- **What this task involves**
Can you turn every line of the listing below into a numbered list, skipping blank lines and leaving out the pictures?

- **Data to use**
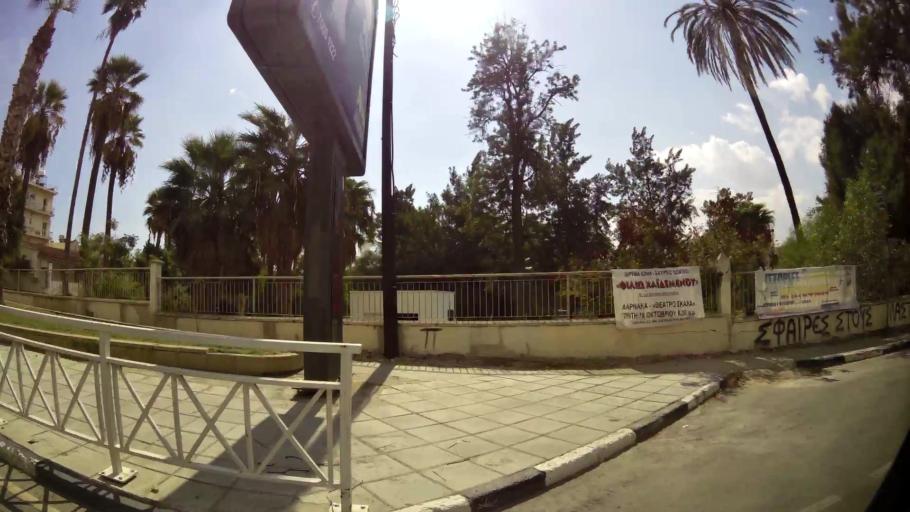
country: CY
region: Larnaka
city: Larnaca
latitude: 34.9163
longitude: 33.6250
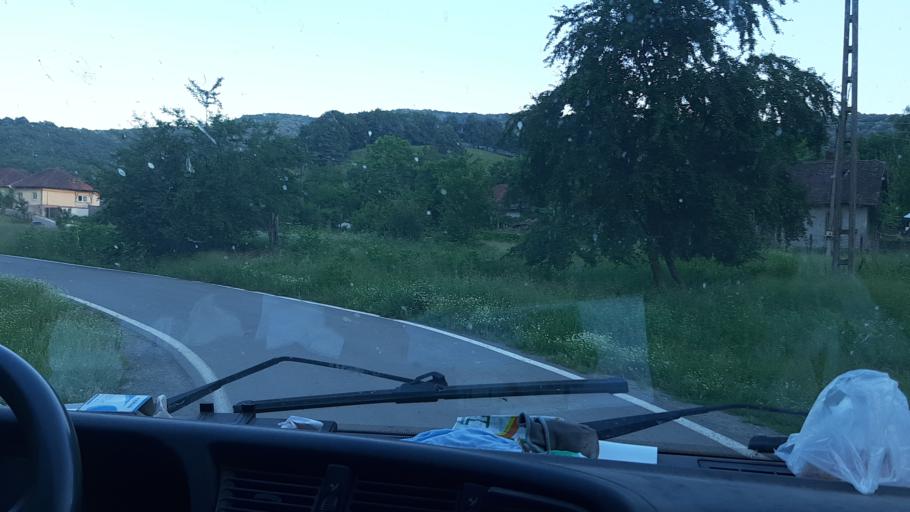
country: RO
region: Caras-Severin
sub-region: Municipiul Resita
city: Calnic
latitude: 45.3687
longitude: 21.7991
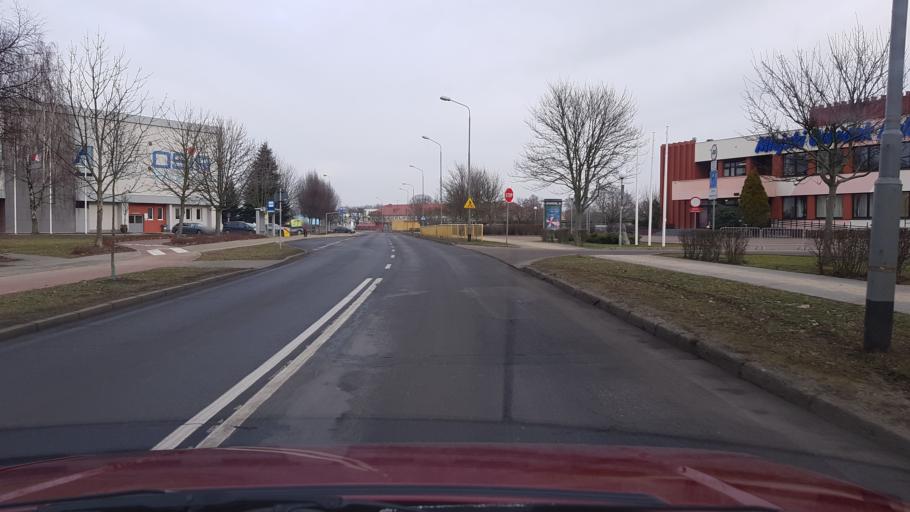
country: PL
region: West Pomeranian Voivodeship
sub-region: Powiat policki
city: Police
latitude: 53.5474
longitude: 14.5640
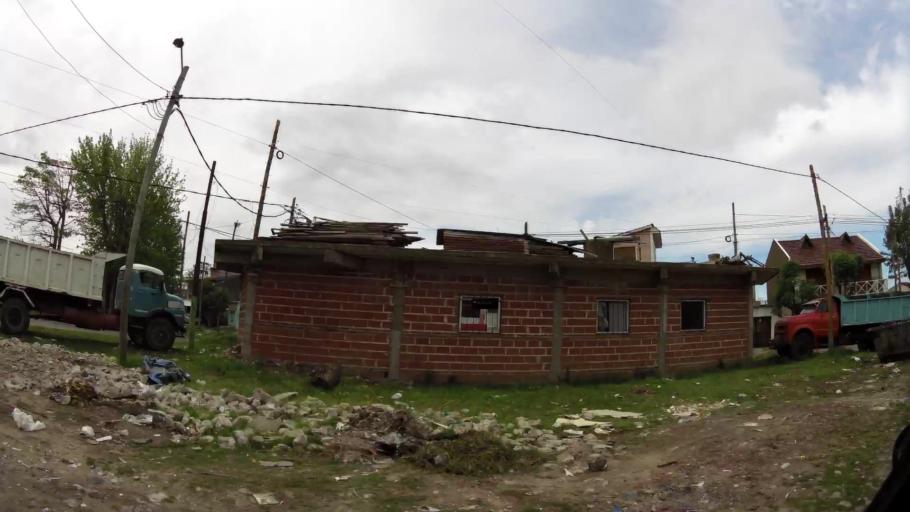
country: AR
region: Buenos Aires
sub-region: Partido de Quilmes
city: Quilmes
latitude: -34.7596
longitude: -58.2638
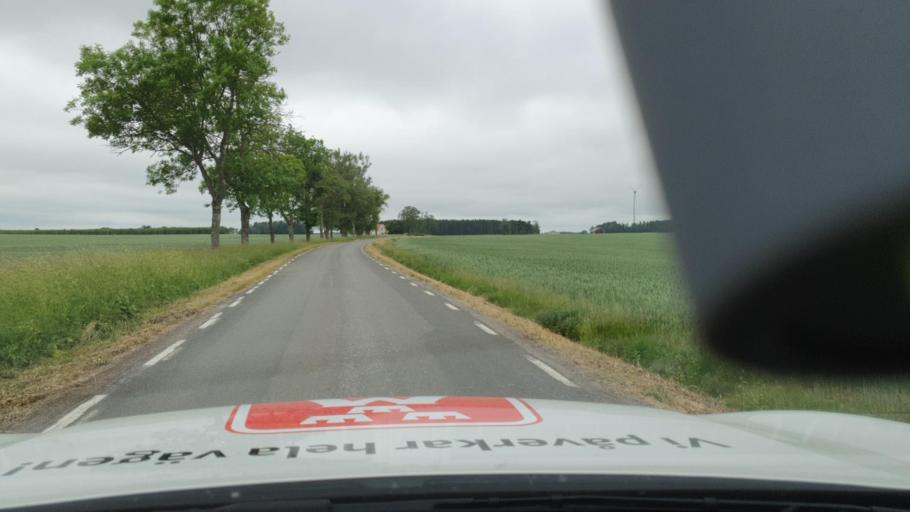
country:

- **Result of this task**
1. country: CY
2. region: Larnaka
3. city: Larnaca
4. latitude: 34.9163
5. longitude: 33.6250
6. country: RO
7. region: Caras-Severin
8. sub-region: Municipiul Resita
9. city: Calnic
10. latitude: 45.3687
11. longitude: 21.7991
12. country: PL
13. region: West Pomeranian Voivodeship
14. sub-region: Powiat policki
15. city: Police
16. latitude: 53.5474
17. longitude: 14.5640
18. country: AR
19. region: Buenos Aires
20. sub-region: Partido de Quilmes
21. city: Quilmes
22. latitude: -34.7596
23. longitude: -58.2638
24. country:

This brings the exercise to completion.